PLO: History of a Revolution

Death and Decline

A look at the PLO’s shift from revolution to negotiation, its return home and its decline.

In the last episode of this six-part series, Al Jazeera looks at the PLO’s peace negotiations and the events that led to the second intifada, the PLO’s decline and Arafat’s death.

There was a promise of a new world order in the wake of the 1991 Gulf War.
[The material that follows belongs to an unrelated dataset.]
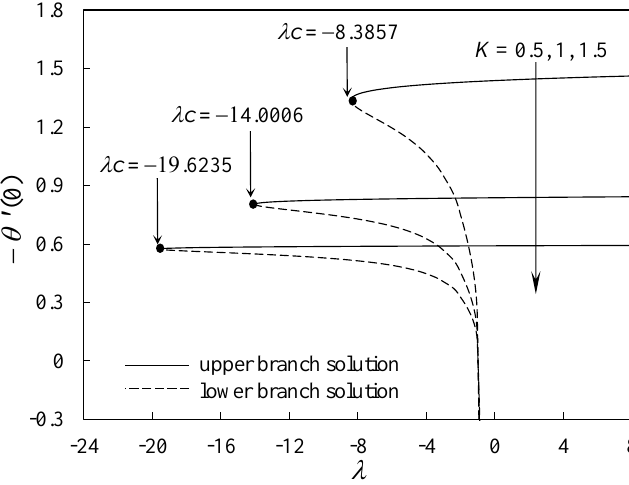
  0    0  with  for several values of K for Ag-water nanofluid. Figure 13. Variation of − θ (cid:48) ( 0 ) with λ for several values of K for Ag-water with  for several values of K for Ag-water nanofluid.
Negotiations resumed and for the first time in many years, there was renewed hope of progress towards a peace in the region.

On August 20, 1993 Israeli and Palestinian negotiators reached accord in Oslo – agreeing on a framework for resolving their decades-long conflict.

On September 13, 1993 Yitzak Rabin, the Israeli prime minister, and Yasser Arafat, the PLO leader, shook hands and sealed the deal at the White House.

In July 1994, Arafat returned to Gaza after 27 years.

But the challenges of nation-building proved overwhelming and new political forces were emerging within Palestinian society that would threaten the role and the relevance of the PLO.

Final status issues such as the status of Jerusalem, security, borders and refugees, remained unresolved.

In 2000, Ehud Barak, Israel’s former prime minister, convinced Bill Clinton, the then US president, of the need to convene a meeting with Arafat in the US to resolve the final issues.

Arafat rejected Barak’s proposals at Camp David, returned to Gaza and received a hero’s welcome for refusing to accept what the Palestinians viewed as unacceptable.

Just weeks later, the second intifada erupted, triggered by Ariel Sharon’s visit to the Temple Mount. The Palestinians had lost hope with the diplomatic approach.

Amid the death and violence of the new intifada, Hamas increased its role and its power-base in the occupied territories.

In spring of 2002, Israeli forces surrounded Arafat’s headquarters in Ramallah and set out to systematically destroy all the instruments of Palestinian state infrastructure.

Arafat held out until October, when he was struck down by a mysterious illness and eventually died in a Paris hospital.